そして、略水平方向に流通する気泡8は、矢印F6のように、浮力の影響を受けて液面6aに向けて浮上していく。浮上した気泡8は、液面6aに到達すると破裂して内部空間11の空気と混ざり合い、空気3cとして空気放出部9へと移動していく。上述した通り、空気3cには、次亜塩素酸ガスが含まれる。
空気放出部9に導入された空気3cは、エリミネータ10を通過して風路部17の混合部21に導出される。
混合部21に導出された空気3c(次亜塩素酸ガスを含む空気3c)は、内部風路24を流通する空気3bと混合され、次亜塩素酸ガスを含む空気4として吹出部19から個室空間1に放出される。
そして、放出された空気4(次亜塩素酸ガスを含む空気4)は、個室空間1内に拡散していく。その結果、次亜塩素酸ガスを含む空気4によって個室空間1の除菌がなされる。
本実施の形態では、気泡生成部7cでの空気3aと次亜塩素酸水溶液6との攪拌&混合、及び、気泡8が矢印F4の方向と矢印F5の方向に移動することに伴う、気泡8の次亜塩素酸水溶液6中を滞留する時間の長時間化によって、気泡8に含ませる次亜塩素酸ガスの濃度を高くすることができる。
以上、本実施の形態3に係る空間浄化装置2bによれば、上記した効果(1)~(2)に加え、以下の効果を享受することができる。

════════════════

*作業内容*. 空間浄化装置の本文抜粋から、「そして、略水平方向に流通する」から「濃度を高くすることができる。」までの部分を一字も変えずに書き写すこと。 データは参照しなくてよい。

════════════════

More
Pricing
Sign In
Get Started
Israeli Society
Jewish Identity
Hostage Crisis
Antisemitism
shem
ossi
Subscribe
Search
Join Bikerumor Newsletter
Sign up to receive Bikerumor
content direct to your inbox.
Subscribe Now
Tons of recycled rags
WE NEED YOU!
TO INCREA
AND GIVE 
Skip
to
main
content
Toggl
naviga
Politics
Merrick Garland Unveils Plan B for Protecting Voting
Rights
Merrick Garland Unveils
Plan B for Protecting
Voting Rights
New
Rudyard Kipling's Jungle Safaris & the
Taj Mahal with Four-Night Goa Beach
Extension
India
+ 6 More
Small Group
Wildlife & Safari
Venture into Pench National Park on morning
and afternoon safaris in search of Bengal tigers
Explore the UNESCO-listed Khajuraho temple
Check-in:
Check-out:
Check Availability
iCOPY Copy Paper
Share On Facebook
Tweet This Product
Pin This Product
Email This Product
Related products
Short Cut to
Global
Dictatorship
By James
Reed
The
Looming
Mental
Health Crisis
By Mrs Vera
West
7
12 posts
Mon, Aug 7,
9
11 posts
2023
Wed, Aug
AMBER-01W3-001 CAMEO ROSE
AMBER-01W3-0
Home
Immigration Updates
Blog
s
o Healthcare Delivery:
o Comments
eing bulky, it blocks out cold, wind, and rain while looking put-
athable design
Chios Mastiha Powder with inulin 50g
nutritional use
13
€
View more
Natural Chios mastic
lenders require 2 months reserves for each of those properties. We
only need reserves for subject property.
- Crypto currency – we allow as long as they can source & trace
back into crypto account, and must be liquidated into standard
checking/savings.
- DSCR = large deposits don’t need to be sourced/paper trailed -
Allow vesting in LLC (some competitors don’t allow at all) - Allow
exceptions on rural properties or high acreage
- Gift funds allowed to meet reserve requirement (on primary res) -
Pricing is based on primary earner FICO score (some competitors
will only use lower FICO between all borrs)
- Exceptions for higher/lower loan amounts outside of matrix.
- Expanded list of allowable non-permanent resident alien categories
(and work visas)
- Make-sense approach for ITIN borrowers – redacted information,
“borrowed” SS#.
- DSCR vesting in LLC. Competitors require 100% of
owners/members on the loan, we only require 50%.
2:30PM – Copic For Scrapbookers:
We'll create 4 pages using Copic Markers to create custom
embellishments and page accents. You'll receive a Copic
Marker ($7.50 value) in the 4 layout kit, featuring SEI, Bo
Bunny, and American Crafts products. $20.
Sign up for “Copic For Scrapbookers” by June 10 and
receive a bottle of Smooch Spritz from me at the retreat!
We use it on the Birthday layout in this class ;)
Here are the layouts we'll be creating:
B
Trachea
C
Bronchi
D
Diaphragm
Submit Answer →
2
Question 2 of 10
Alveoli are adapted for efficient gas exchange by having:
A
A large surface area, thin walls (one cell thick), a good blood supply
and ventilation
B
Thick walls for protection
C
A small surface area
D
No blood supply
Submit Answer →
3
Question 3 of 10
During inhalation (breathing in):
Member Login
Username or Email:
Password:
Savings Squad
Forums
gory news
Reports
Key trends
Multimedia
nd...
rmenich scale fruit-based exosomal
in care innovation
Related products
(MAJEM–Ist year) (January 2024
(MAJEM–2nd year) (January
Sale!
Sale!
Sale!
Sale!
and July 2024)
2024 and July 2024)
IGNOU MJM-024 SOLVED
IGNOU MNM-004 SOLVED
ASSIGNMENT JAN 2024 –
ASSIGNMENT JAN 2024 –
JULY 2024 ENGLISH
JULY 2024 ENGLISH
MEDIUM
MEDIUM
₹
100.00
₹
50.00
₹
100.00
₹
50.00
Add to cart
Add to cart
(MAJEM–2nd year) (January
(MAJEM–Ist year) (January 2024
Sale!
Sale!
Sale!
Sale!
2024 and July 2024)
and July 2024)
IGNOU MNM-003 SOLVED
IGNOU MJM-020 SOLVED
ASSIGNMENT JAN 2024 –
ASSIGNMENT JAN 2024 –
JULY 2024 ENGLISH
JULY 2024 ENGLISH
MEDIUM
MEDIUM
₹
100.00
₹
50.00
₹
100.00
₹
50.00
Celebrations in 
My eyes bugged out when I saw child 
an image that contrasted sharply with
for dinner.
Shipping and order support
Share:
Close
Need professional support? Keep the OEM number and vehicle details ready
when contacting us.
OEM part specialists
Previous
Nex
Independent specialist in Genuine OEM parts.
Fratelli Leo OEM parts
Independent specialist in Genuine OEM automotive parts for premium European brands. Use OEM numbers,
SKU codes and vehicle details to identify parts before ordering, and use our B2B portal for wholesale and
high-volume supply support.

════════════════

*解答例*.
そして、略水平方向に流通する気泡8は、矢印F6のように、浮力の影響を受けて液面6aに向けて浮上していく。浮上した気泡8は、液面6aに到達すると破裂して内部空間11の空気と混ざり合い、空気3cとして空気放出部9へと移動していく。上述した通り、空気3cには、次亜塩素酸ガスが含まれる。
空気放出部9に導入された空気3cは、エリミネータ10を通過して風路部17の混合部21に導出される。
混合部21に導出された空気3c(次亜塩素酸ガスを含む空気3c)は、内部風路24を流通する空気3bと混合され、次亜塩素酸ガスを含む空気4として吹出部19から個室空間1に放出される。
そして、放出された空気4(次亜塩素酸ガスを含む空気4)は、個室空間1内に拡散していく。その結果、次亜塩素酸ガスを含む空気4によって個室空間1の除菌がなされる。
本実施の形態では、気泡生成部7cでの空気3aと次亜塩素酸水溶液6との攪拌&混合、及び、気泡8が矢印F4の方向と矢印F5の方向に移動することに伴う、気泡8の次亜塩素酸水溶液6中を滞留する時間の長時間化によって、気泡8に含ませる次亜塩素酸ガスの濃度を高くすることができる。